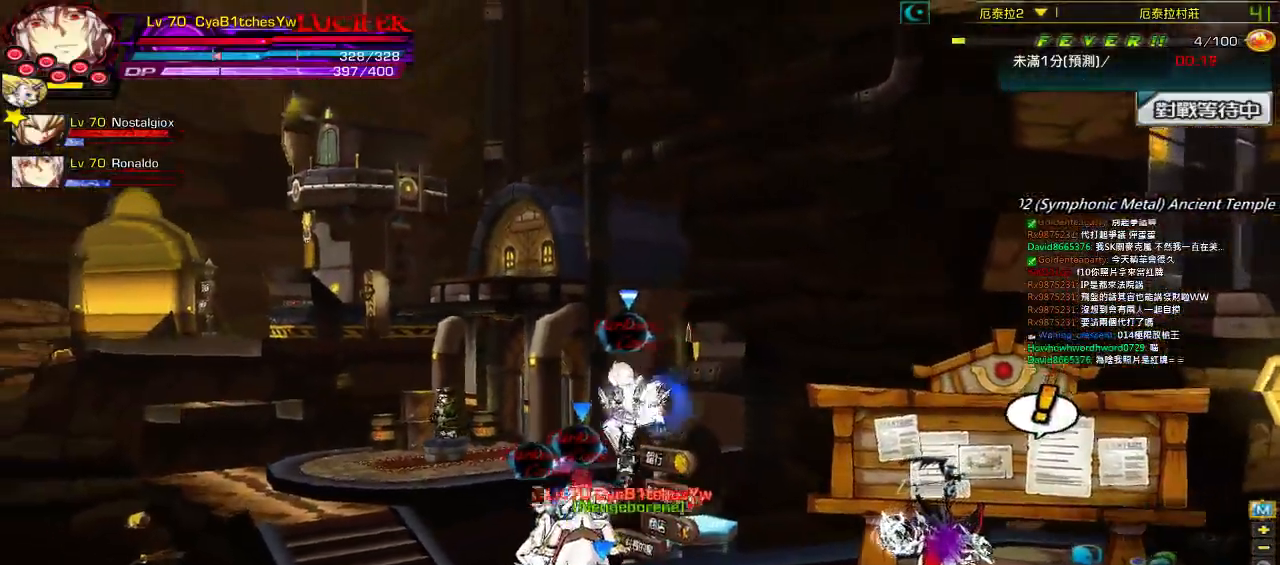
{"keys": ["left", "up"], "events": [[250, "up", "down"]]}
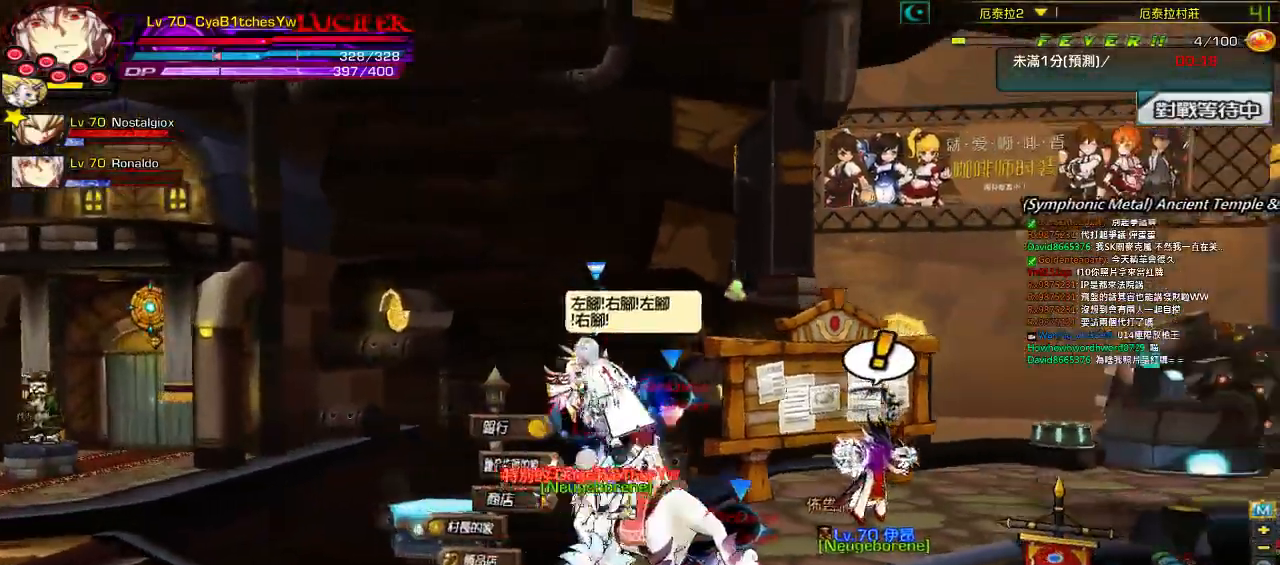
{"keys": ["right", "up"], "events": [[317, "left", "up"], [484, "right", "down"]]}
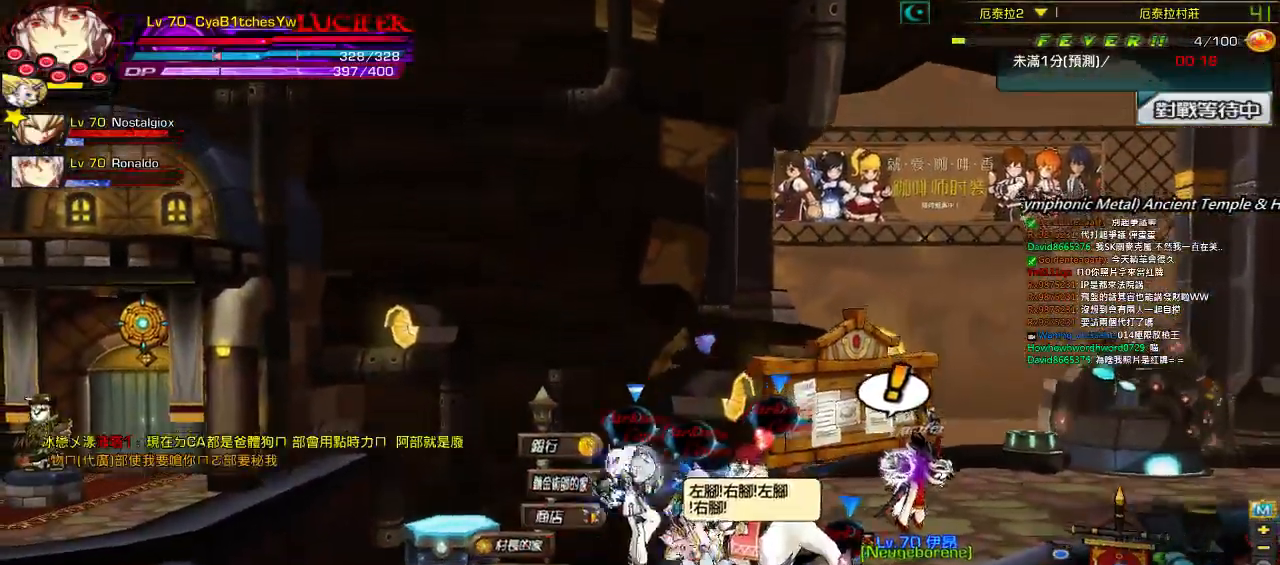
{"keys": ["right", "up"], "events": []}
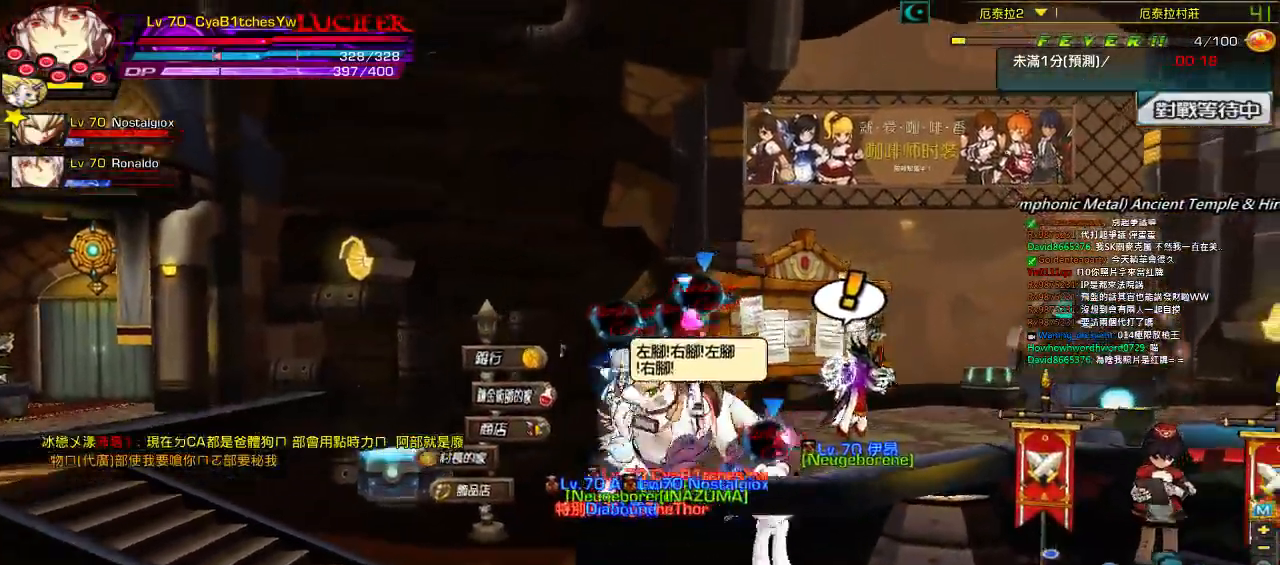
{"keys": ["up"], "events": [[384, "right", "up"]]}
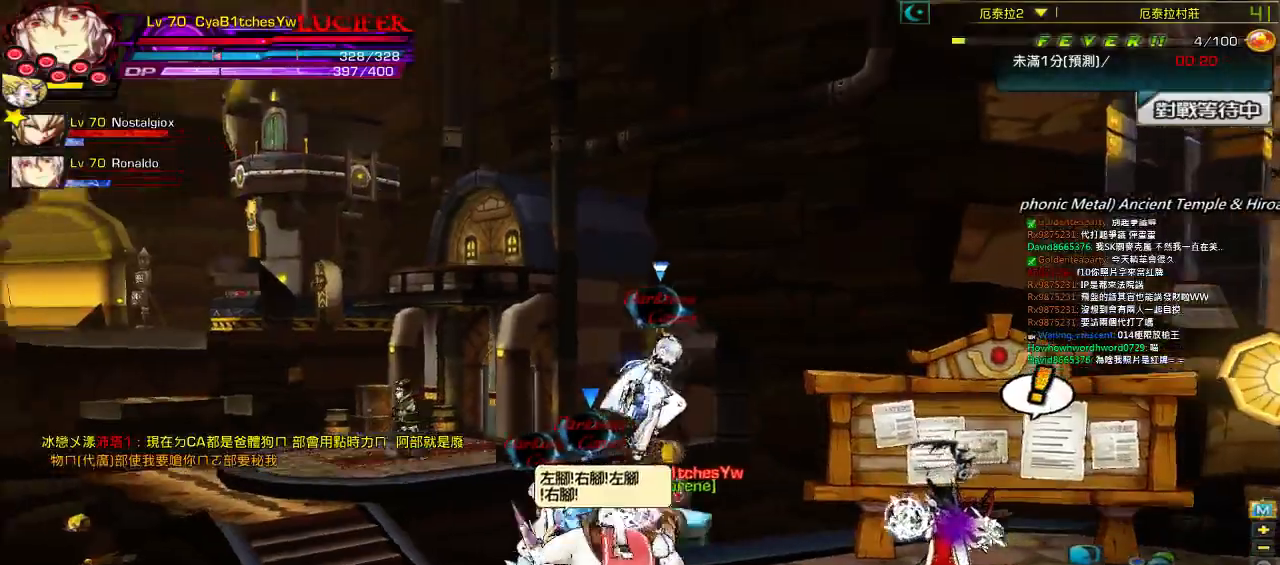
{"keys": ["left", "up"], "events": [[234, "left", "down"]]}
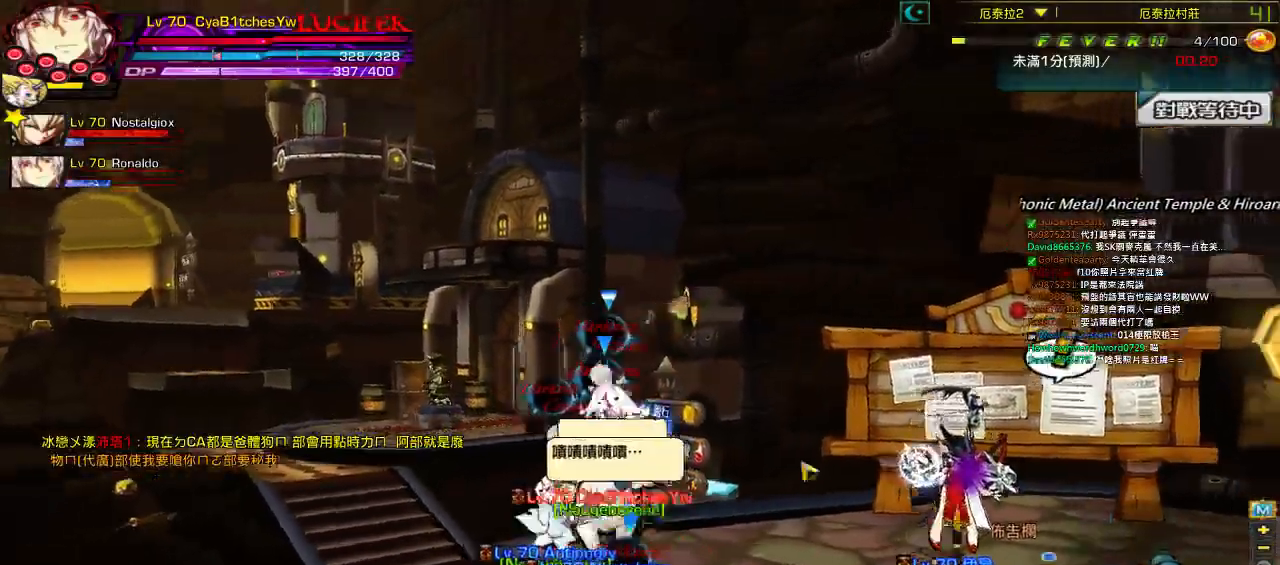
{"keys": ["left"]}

ASSIGNMENT: Please output all of the entries exactly as they appear, with no pictures.

RESULT OF THIS EXERCISE:
{"keys": ["left", "up"], "events": [[250, "up", "down"]]}
{"keys": ["right", "up"], "events": [[317, "left", "up"], [484, "right", "down"]]}
{"keys": ["right", "up"], "events": []}
{"keys": ["up"], "events": [[384, "right", "up"]]}
{"keys": ["left", "up"], "events": [[234, "left", "down"]]}
{"keys": ["left"]}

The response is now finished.